After my opening DJ set, introductions and the book talk, Bettina started the convo with saying “thank you for your work. Thank you for bringing your ancestors into this space with us, and for sharing with us. And thank you for being a petty scholar – cuz there’s nothing better than a scholar whose smart and petty!!!” The ways in which she affirmed the work “K for the Way” is doing was really a dream come true. When you think about it, many times we write these books in isolation, deliberating over thoughts and ideas, trying with everything we have to get it right. And then when it’s time to release it into the world, it’s scary and mindboggling. But most important, you just hope you’re getting it right for the community you’re talking about and trying to represent in a new way and in a new space. So when Bettina shared that sentiment, it just let me know that the book is simply doing what I hoped it would do. You can’t ask for too much more…except for the fact that Breakbeat Lou was in attendance for this event. And again – it’s one thing when the academics are feeling the work. But when the DJs say the work is dope and it’s what it needs to be, then you have to embrace that fully. So when Breakbeat Lou said “Todd, I’m proud of you – you’re on point with this,” I know the work is in the pocket because that’s the best feedback I could receive. And Breakbeat Lou isn’t playing around – if it’s wack, he’ll definitely let you know! Unfortunately, Chris Emdin was caught up in travel, and wasn’t able to make it back in time for the event. But we gonna make something happen on the next-go-round, so it’s all Gucci!

 

I’ll close out this moment with the most important story of the night. My youngest daughter Julia was sick on the night of the book launch. She was distraught and crying when we had to leave for the event. But I told her, “Julia – this might be first event, but it won’t be the last. And I PROMISE you that there will be another event, and you’ll get to go to it. You’ll get to wear your fancy dress and it will be special.” So this Teachers College event was really a special moment for me because it would be the first time my youngest daughter would get to see me talk about the book. At the start of the event, I gave her a special shout out (something I did for my oldest daughter at the first book launch). I got a chance to see her smile and laugh and cry, and experience all the emotions that have come with how I describe the important people who contributed to the making of this book.

 

When we got home and I went to tuck her into bed, we did the usual hugs and kisses and I love yous. But then, right when I was about to leave her room, she said “Dad…”
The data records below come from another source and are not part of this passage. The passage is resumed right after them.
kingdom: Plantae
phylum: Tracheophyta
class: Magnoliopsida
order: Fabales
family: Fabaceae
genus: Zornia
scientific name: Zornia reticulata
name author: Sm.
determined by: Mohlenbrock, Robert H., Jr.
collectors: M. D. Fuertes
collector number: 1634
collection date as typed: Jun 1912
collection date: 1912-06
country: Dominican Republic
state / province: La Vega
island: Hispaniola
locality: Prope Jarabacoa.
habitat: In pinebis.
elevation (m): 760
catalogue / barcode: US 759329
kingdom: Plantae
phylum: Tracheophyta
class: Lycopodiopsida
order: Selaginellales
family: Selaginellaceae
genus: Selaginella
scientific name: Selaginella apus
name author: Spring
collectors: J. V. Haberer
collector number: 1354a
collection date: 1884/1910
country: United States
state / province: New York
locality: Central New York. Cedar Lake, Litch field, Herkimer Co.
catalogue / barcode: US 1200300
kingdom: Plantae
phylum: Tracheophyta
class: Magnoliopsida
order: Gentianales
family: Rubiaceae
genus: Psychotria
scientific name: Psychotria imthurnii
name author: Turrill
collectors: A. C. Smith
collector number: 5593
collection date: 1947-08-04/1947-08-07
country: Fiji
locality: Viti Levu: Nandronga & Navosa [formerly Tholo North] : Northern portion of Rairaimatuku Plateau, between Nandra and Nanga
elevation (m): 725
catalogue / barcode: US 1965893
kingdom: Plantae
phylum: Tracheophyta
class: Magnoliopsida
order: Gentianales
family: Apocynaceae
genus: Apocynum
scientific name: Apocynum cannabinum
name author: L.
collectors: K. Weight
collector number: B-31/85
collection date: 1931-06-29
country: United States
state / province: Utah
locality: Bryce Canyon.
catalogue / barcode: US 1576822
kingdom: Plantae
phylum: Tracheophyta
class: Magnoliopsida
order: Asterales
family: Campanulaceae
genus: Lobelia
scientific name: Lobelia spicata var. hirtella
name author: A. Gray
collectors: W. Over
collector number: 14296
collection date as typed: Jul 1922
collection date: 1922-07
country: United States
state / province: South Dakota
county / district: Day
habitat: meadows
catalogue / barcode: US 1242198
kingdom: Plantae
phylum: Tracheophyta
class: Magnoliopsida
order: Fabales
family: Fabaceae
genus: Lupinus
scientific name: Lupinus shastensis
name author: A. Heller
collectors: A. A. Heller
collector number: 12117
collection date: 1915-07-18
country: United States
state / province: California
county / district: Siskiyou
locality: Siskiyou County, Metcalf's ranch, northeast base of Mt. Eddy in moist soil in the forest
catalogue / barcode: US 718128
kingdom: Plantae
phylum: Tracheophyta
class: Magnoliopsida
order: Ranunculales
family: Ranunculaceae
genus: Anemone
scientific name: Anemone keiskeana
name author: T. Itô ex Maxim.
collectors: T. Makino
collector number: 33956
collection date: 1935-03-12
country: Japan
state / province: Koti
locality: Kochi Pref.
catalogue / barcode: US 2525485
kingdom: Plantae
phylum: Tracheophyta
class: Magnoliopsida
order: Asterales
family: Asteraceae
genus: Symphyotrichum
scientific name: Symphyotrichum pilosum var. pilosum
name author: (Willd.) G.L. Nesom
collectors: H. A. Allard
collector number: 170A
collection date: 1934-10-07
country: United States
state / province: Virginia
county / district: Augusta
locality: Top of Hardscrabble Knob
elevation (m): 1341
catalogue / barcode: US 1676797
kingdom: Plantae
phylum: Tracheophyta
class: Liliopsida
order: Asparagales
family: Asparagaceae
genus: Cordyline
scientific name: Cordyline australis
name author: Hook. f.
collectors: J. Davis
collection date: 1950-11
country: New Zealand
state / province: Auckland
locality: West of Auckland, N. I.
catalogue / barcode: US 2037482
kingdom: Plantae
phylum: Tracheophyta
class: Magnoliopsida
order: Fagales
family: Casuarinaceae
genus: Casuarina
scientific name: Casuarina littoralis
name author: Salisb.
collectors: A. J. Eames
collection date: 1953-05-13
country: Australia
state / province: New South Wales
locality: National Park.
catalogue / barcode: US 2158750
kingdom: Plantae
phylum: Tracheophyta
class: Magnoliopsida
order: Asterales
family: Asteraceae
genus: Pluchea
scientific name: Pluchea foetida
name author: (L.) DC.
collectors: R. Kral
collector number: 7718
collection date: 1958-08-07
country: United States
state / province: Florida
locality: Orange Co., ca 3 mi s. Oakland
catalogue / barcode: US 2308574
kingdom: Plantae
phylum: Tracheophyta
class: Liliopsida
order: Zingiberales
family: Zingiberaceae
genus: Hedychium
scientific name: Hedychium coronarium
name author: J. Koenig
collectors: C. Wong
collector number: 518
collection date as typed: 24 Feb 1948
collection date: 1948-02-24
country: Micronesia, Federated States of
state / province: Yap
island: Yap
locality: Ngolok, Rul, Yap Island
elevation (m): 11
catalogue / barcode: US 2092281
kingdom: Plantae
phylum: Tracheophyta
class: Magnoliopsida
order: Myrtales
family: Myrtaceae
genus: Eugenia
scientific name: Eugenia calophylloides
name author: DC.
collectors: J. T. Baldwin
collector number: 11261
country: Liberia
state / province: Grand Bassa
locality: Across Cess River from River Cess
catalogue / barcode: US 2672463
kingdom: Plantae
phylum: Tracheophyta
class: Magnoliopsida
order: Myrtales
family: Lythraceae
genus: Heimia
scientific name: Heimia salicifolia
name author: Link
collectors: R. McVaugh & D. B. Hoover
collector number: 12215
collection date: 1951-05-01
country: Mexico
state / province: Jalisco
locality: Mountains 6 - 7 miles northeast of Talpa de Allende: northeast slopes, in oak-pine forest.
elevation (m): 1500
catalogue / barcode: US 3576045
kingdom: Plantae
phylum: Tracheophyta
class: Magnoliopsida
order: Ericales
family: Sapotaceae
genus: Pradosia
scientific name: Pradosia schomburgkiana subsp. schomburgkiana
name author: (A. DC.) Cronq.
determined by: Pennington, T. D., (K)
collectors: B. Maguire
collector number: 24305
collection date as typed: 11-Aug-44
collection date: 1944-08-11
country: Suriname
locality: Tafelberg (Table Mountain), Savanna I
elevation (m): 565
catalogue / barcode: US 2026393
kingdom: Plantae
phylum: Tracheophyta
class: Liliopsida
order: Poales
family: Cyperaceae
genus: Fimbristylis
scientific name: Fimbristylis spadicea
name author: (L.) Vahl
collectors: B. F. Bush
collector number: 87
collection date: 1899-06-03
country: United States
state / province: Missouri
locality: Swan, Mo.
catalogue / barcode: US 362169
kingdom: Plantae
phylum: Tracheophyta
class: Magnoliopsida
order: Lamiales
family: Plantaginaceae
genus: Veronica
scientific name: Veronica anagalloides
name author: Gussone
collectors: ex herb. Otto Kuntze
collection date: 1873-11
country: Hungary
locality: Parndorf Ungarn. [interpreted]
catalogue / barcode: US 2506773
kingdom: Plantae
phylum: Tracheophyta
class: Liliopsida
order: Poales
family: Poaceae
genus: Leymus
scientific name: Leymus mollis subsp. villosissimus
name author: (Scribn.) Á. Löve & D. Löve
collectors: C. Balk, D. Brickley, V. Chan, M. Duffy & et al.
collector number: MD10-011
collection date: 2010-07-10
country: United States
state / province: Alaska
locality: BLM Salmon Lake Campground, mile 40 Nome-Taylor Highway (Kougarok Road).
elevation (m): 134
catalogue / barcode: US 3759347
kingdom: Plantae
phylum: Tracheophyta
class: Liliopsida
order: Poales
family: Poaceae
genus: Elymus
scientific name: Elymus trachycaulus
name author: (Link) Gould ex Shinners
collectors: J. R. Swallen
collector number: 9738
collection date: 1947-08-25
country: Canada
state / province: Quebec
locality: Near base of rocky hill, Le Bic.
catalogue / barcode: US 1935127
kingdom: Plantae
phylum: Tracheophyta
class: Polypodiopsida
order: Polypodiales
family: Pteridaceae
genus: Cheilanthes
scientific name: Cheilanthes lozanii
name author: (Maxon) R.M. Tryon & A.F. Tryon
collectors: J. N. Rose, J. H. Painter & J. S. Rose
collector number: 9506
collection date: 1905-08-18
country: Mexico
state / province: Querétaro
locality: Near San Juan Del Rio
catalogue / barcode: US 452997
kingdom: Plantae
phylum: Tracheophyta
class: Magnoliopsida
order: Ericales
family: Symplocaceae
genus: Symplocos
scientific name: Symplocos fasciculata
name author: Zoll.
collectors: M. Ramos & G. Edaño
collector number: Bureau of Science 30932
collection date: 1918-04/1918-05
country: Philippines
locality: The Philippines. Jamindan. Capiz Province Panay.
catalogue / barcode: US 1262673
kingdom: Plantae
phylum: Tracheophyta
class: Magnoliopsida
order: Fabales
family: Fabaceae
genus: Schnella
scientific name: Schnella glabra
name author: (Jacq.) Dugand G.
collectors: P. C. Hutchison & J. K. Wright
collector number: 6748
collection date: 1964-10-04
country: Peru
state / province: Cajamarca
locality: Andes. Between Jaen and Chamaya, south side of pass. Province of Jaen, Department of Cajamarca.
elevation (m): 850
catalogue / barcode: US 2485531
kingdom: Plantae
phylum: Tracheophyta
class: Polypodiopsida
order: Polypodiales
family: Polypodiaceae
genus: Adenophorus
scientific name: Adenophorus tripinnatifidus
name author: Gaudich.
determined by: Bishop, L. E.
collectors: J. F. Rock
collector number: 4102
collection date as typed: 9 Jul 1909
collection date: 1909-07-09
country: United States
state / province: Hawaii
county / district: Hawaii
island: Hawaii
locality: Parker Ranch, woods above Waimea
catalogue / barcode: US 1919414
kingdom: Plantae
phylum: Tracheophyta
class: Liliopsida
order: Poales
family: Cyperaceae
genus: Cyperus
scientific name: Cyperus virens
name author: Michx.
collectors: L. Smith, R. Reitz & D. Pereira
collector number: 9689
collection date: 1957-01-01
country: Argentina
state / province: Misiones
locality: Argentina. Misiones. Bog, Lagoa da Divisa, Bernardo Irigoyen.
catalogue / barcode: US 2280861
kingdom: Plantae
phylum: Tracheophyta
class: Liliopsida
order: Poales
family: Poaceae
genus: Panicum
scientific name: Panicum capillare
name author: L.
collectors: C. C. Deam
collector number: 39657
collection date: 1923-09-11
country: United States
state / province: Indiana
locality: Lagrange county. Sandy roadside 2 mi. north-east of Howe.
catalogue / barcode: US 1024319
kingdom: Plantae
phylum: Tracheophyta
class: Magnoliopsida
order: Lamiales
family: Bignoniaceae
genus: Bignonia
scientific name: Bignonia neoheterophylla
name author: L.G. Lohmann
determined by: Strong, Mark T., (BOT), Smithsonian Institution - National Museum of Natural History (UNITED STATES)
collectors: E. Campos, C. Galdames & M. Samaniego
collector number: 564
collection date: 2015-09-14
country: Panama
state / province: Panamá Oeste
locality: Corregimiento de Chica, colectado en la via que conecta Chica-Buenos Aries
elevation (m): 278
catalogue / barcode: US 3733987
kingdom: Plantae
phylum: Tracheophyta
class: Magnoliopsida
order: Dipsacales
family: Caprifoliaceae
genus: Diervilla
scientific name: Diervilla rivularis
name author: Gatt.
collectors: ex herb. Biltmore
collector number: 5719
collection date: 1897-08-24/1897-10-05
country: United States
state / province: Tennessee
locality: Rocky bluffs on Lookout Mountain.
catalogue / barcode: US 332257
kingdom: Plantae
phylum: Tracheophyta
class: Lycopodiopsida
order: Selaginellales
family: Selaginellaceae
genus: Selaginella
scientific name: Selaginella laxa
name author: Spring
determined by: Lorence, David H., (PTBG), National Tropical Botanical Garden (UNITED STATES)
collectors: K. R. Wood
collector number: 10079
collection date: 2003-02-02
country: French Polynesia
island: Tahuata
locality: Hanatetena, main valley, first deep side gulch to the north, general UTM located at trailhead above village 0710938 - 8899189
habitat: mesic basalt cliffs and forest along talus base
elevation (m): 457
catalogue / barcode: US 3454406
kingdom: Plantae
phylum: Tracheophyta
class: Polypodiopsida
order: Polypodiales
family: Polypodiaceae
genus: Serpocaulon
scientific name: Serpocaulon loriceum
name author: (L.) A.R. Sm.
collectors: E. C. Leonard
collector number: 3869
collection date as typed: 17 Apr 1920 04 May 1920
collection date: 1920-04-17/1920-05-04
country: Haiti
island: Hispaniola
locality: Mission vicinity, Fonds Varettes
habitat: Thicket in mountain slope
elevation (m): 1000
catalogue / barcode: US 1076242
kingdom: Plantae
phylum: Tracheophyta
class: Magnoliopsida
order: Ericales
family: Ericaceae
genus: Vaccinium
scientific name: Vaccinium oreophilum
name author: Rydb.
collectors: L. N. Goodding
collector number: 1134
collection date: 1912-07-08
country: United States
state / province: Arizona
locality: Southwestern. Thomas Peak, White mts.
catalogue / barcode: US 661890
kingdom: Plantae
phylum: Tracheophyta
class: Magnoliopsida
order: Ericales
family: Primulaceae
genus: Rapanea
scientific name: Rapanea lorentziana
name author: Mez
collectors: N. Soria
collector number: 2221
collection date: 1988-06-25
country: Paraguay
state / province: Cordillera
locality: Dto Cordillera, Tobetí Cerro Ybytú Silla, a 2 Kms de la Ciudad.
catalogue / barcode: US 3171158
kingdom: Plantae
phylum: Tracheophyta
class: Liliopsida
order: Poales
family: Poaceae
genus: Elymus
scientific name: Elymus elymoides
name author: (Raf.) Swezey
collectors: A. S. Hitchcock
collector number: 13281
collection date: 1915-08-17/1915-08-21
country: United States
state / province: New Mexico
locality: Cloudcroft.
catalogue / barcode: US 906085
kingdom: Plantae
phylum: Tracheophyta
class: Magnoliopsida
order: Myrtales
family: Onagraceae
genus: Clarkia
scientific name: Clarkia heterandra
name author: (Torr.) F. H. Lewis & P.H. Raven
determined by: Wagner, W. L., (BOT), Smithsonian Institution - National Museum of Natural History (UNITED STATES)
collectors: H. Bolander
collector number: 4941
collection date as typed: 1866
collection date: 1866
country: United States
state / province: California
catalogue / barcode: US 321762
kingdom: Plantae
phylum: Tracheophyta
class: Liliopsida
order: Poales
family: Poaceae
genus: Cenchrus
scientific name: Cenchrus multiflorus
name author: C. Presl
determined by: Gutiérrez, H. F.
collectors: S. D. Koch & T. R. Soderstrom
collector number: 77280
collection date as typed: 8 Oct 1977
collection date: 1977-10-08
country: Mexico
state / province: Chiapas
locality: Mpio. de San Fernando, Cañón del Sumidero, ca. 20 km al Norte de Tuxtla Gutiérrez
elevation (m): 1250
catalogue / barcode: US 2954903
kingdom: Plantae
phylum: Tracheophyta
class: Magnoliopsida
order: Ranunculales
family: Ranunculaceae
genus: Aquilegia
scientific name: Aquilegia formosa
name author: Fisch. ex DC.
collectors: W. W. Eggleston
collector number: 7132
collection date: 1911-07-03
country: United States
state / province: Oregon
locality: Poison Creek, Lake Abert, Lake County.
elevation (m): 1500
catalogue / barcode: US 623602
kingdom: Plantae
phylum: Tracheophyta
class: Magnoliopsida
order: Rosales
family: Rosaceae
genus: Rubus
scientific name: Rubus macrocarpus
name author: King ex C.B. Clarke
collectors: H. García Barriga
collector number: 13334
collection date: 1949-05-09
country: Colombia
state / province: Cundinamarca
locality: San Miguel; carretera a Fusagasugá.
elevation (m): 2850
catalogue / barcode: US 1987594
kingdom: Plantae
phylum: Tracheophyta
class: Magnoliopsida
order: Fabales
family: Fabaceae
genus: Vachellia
When I said, “yes, Julia,” her response was “good job.” Then she rolled over and nestled her way right into sleep. I almost cried – there was a lot that I was thankful for, but the greatest compliment ever came right in that moment. I always talk about the importance of us seeing us do these great things. I’m so glad that it resonated with her in this way. And when your daughter tells you good job, what else matters?

 

As always, super-duper shout out to Yolie (aka Ms. Teachers College aka Dr. Everything aka Dr. Yolanda Sealy-Ruiz): thank you for allowing me to execute this vision in a way like no other! Shout out to one of the realest and the most authentic scholars in the game, Dr. Bettina Love: thank you for navigating me through one of the dopest conversations I’ve had about this book ever! Much love to all the grad students in the building (including my African American Rhetorics class from the CUNY Grad Center). Infinite thanks for the homie Breakbeat Lou for coming through and showing love. As well, infinite thanks to Anna and the whole Smith Learning Theater crew for making me look platinum-plus out this piece!!! You already know what time it is: here’s the pics as well as the article on the event from the good folks over at TC! I couldn’t have asked for a better 6-month moment with the book than this.

 

And you already know there’s more coming. But for now, we gonna bask in this glory right here and right now. Let’s GOOOOOOOOOOOOO!!!!